Transitions – arrivals, departures, meal prep/cleanup, diaper changes/bathroom breaks, etc – even if they don’t involve the busy children, they are distractions that interrupt their play. They notice when I walk toward the kitchen and one of them will announce that it is time to clean up for lunch – it is not but someone will assume it is and an argument will ensue. The children have difficulty engaging in any activity because they are anticipating what is ‘next’ – no one is actually playing. They are in limbo, watching and waiting.

I can relate. I often put off doing paperwork, writing blog posts, working on my website etc – not because I don’t want to do it but because I know I won’t have enough time to fully engage in the activity and be able to finish what needs to be done. So instead of getting a little bit of work done I get none done because I didn’t even attempt to start.

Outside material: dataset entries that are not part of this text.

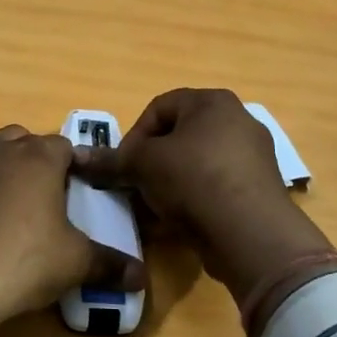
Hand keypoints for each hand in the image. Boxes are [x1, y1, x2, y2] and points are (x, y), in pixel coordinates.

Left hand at [0, 125, 141, 336]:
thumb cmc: (24, 260)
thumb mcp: (75, 263)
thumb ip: (110, 264)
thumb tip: (140, 277)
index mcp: (38, 157)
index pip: (64, 145)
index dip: (75, 164)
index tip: (82, 188)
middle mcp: (0, 151)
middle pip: (24, 140)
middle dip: (38, 159)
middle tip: (50, 194)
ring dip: (6, 170)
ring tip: (17, 207)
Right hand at [74, 89, 336, 306]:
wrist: (250, 234)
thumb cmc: (193, 179)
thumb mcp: (142, 165)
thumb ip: (111, 159)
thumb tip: (78, 156)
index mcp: (212, 102)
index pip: (158, 108)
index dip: (132, 136)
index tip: (121, 165)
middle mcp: (237, 120)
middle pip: (178, 136)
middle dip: (150, 163)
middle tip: (133, 187)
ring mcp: (252, 156)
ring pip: (195, 164)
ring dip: (168, 184)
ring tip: (152, 209)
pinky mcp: (258, 190)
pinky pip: (214, 187)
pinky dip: (192, 200)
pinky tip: (175, 223)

Planned group activities don’t help the children. Certainly they can briefly create an artificial period of engagement and can effectively redirect when the children are in battle mode. However, they also create more transitions and ultimately they just make it more difficult for the children to make their own independent activity choices – the way they do when we are outside.

When we are outside, even though my yard is not huge, there is still more separation between the various play areas than there is indoors making it easier for the children to sustain their focus on one activity without being distracted by others playing elsewhere in the yard. My activities are also not a distraction when we are outdoors. I have several benches around the periphery of the yard that make it easy to blend in to the environment and observe the children without disturbing their play. I am present but not involved, not directing.

Indoors we have many of the same activity choice as we do outdoors – even many gross motor opportunities (that will be another post) but indoors there is less space and I am closer which makes the children less likely to engage in self-directed activities. When I am close their questions are endless; “What are you doing? Where are you going? Can I see in that box? Are we going to do a craft? What was that noise? Who is at the door/upstairs/in the kitchen?” They are not engaged in play because I am a distraction.

When I am too close there is an expectation that I will assist them, I will solve their problems, I will entertain them and they don’t need to do anything. In a small confined space it is more difficult for me to allow them more time to solve problems and I am more likely to redirect their activities. My involvement often increases the likelihood that they will do it again – there is a lot more testing of limits as I become a prop in their cause and effect experiments.

So, I don’t want to plan more activities – we don’t need more activities. I need to tweak our schedule and indoor environment to give us more space and uninterrupted time – or we could just go outside.